Maybe we're looking at this wrong. "... What the police did extract, came mainly from an immensely aged mestizo named Castro, who claimed to have sailed to strange ports and talked with undying leaders of the cult in the mountains of China. ..." - seems pretty structured to me.

Maybe when the GOO finally arise, the undying cult leaders simply come out of hiding, and become the aristocracy of the cruel empire, by guiding humanity into a structured pattern which allows people to co-exist with their new masters, at least until the monster food runs out. Perhaps CoC story gave us a glimpse of this cruel future.

The undying leaders gave instruction to Castro. Castro's group in turn preyed on the locals.
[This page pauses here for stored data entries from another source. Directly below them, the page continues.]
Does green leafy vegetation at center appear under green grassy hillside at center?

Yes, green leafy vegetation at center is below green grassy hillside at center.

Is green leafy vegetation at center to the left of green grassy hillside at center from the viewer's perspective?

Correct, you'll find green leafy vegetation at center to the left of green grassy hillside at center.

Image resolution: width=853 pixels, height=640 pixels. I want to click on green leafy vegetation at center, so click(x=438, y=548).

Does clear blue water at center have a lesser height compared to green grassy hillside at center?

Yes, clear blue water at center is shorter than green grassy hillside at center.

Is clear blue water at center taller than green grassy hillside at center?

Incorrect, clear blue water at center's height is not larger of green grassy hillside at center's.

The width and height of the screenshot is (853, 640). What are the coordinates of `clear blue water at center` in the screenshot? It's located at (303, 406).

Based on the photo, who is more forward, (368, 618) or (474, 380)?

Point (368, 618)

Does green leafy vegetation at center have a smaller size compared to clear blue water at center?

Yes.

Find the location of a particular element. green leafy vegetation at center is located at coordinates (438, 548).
But in time perhaps the locals would have come to an accommodation, where they provided sacrifices of their own free will, in return for Castro agreeing to be more socially sensitive about selecting sacrifices - like the villagers in “The Shadow over Innsmouth”.

Most people in such a settlement - the villagers - would have been relatively sane, aside from the pain and loss of sacrificing a few of their number every month. Most of them would have had more sense than to go into the woods to spy on the cultists. The cultists in turn would have themselves been barking mad, but a functional form of insanity which allows them to co-exist with the normals, though there is no doubt who is in charge in that arrangement.

Welcome to the cruel empire.

Yeah, not bad and pretty close to what the Cruel Empire of Tsan Chan supplement suggested.  In the supplement, humanity's survivors initially fled underground to the ghoul tunnels, where they skirmished with the Serpent Men, before realizing that all 3 independent races were in the "same boat" vis the rise of C'thulhu.  They made their way underground with the Serpent Men largely taking the lead due to their sorcery.  They emerge on the Plateau of Leng, where they form their new "empire", and begin fortifying and preparing an economy and defenses, and shielding against the madness emanating from C'thulhu.  They drive off waves of attacks, and gradually produce a new ruling class made of humans who have interbred with the gods Wilbur Whately style, who have enough innate power to withstand the very worst that can be thrown against the Empire.  And they create a ritualized society where adherence to the Law before all else becomes a sanity substitute.